Neste último caso, o estudo permite identificar que se trata da vacina Fluad Paediatric, através do cruzamento dos dados do artigo com os Relatórios Públicos Europeus de Avaliação (EPAR) analisados. O ensaio clínico correspondente foi publicado no New England Journal of Medicine em 2011. No entanto, a Agência Europeia do Medicamento detectou, durante uma inspecção de Boas Práticas Clínicas, que num dos centros participantes nenhum dos 152 menores vacinados apresentou qualquer episódio de síndrome gripal durante todo o período de observação, quando, no conjunto do ensaio, cerca de 23,6% das crianças vacinadas apresentaram sintomas compatíveis com gripe.
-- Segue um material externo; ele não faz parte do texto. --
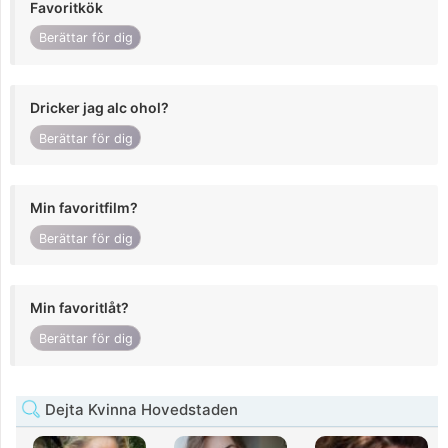
Favoritkök
Berättar för dig
Dricker jag alc ohol?
Berättar för dig
Min favoritfilm?
Berättar för dig
Min favoritlåt?
Berättar för dig
Dejta Kvinna Hovedstaden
A EMA calculou que a probabilidade estatística de tal resultado ocorrer por mero acaso era da ordem de 0,0000000000000002%, ou, se se quiser por extenso, duas décimas de milionésima de biliardésimo por cento — um valor considerado praticamente impossível em termos epidemiológicos. Apesar disso, e embora o regulador europeu tenha concluído que esses dados colocavam em causa a fiabilidade dos resultados desse centro, essa informação não foi comunicada aos leitores do artigo científico, nem no momento da publicação nem posteriormente através de qualquer correcção editorial. Esta vacina, comercializada pela Novartis, foi retirada do mercado europeu apenas em 2012.
Um dos exemplos mais didácticos analisados no estudo de Ioannidis e dos investigadores franceses é o do naproxcinod, um anti-inflamatório não esteróide estudado para o tratamento da osteoartrose. Um artigo científico sobre este fármaco limita-se a referir que “um centro foi excluído por problemas de qualidade”, mas o EPAR da EMA especifica que houve violação das regras de consentimento informado, o que constitui uma falha ética bastante grave.
Ioannidis e os seus colegas demonstram ainda que os artigos problemáticos não ficam confinados à publicação original. Pelo contrário, apresentam uma mediana de 135 citações e são frequentemente incluídos em meta-análises, isto é, em estudos de síntese que influenciam recomendações clínicas e decisões de saúde pública. Mesmo quando surgem alertas externos, o sistema falha. Apenas dois artigos, segundo a análise, tinham comentários no PubPeer a referir as inspecções GCP. Ainda assim, sublinham os autores, “não foi feita qualquer correcção aos estudos, apesar desses comentários”.

Neste artigo de Ioannidis e dos investigadores franceses não se defende uma vaga indiscriminada de retracções, mas sim um aspecto mais relevante e exigente: transparência editorial. As revistas científicas, escrevem, têm a responsabilidade de indicar, de forma clara, quais as partes de um estudo que são robustas e quais as que são questionáveis ou irremediavelmente frágeis.
A relevância deste trabalho, co-assinado por Ioannidis, ultrapassa largamente o universo académico, demonstrando que a ciência publicada pode, afinal, omitir informação essencial não por conspiração, mas por falhas estruturais de comunicação entre reguladores, autores e editores. Num contexto em que a Ciência é frequentemente invocada como argumento de autoridade absoluta, este estudo lembra que a confiança exige visibilidade total — e que o silêncio institucional também é uma forma de distorção.